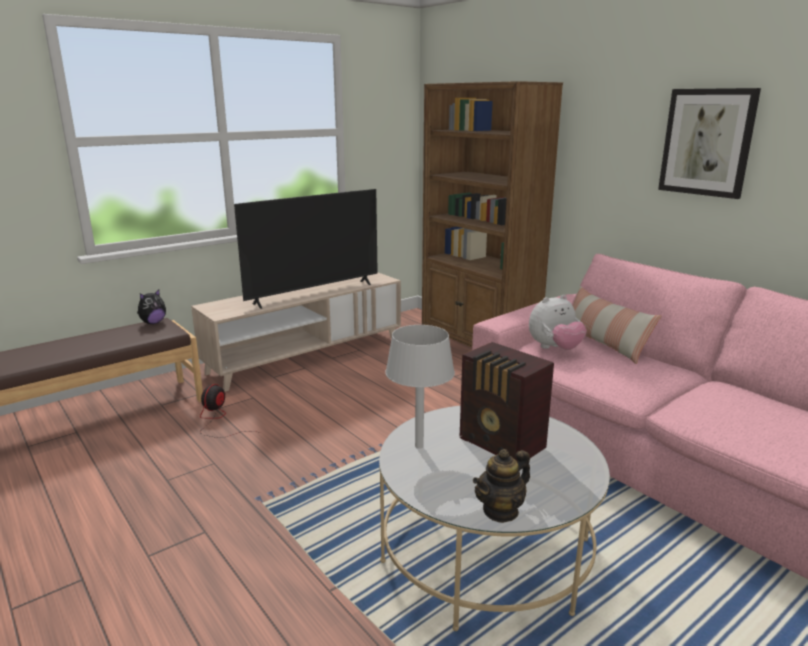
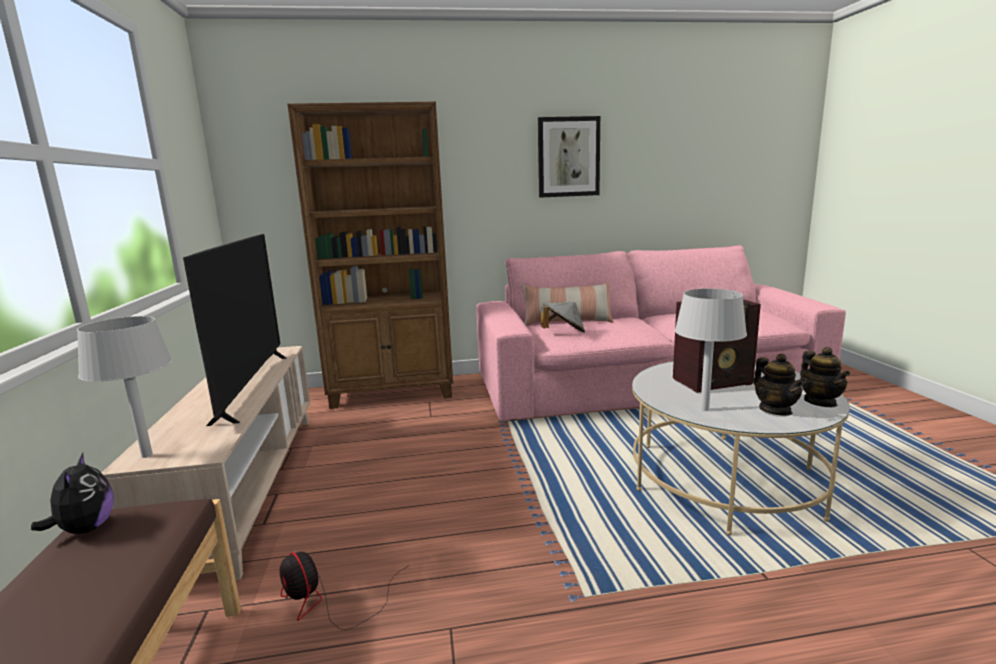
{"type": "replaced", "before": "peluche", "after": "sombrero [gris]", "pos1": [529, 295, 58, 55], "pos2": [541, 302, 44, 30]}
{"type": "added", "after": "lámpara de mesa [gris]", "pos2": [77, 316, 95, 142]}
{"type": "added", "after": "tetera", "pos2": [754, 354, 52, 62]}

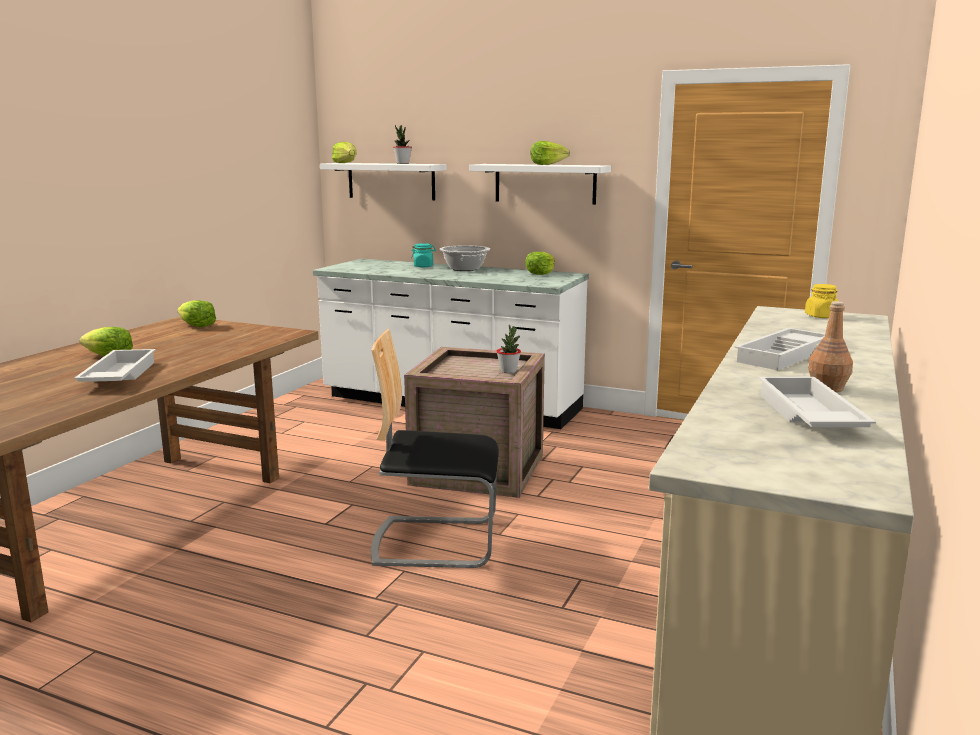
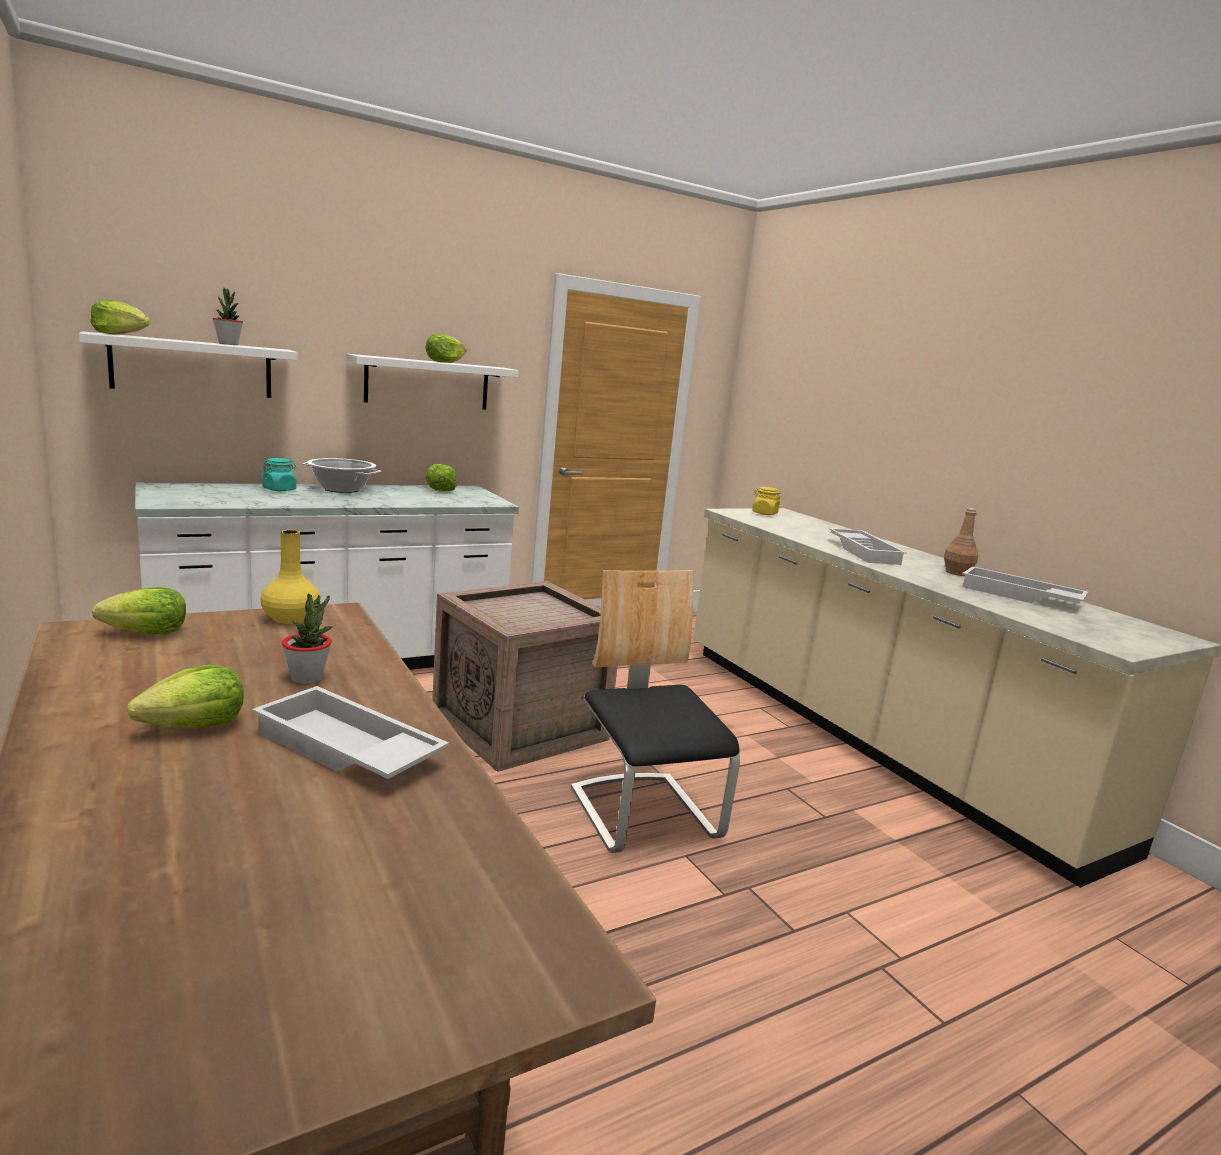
{"type": "moved", "before": "planta en maceta", "pos1": [496, 325, 25, 48], "pos2": [282, 594, 51, 90]}
{"type": "turned", "before": "silla", "pos1": [371, 329, 128, 239], "pos2": [571, 570, 169, 283], "turn": 120}
{"type": "added", "after": "florero [amarillo]", "pos2": [260, 530, 61, 94]}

• • • •

— What you will do —
Could you copy every line from the records that has "gris" in it?

— Solution for this task —
{"type": "replaced", "before": "peluche", "after": "sombrero [gris]", "pos1": [529, 295, 58, 55], "pos2": [541, 302, 44, 30]}
{"type": "added", "after": "lámpara de mesa [gris]", "pos2": [77, 316, 95, 142]}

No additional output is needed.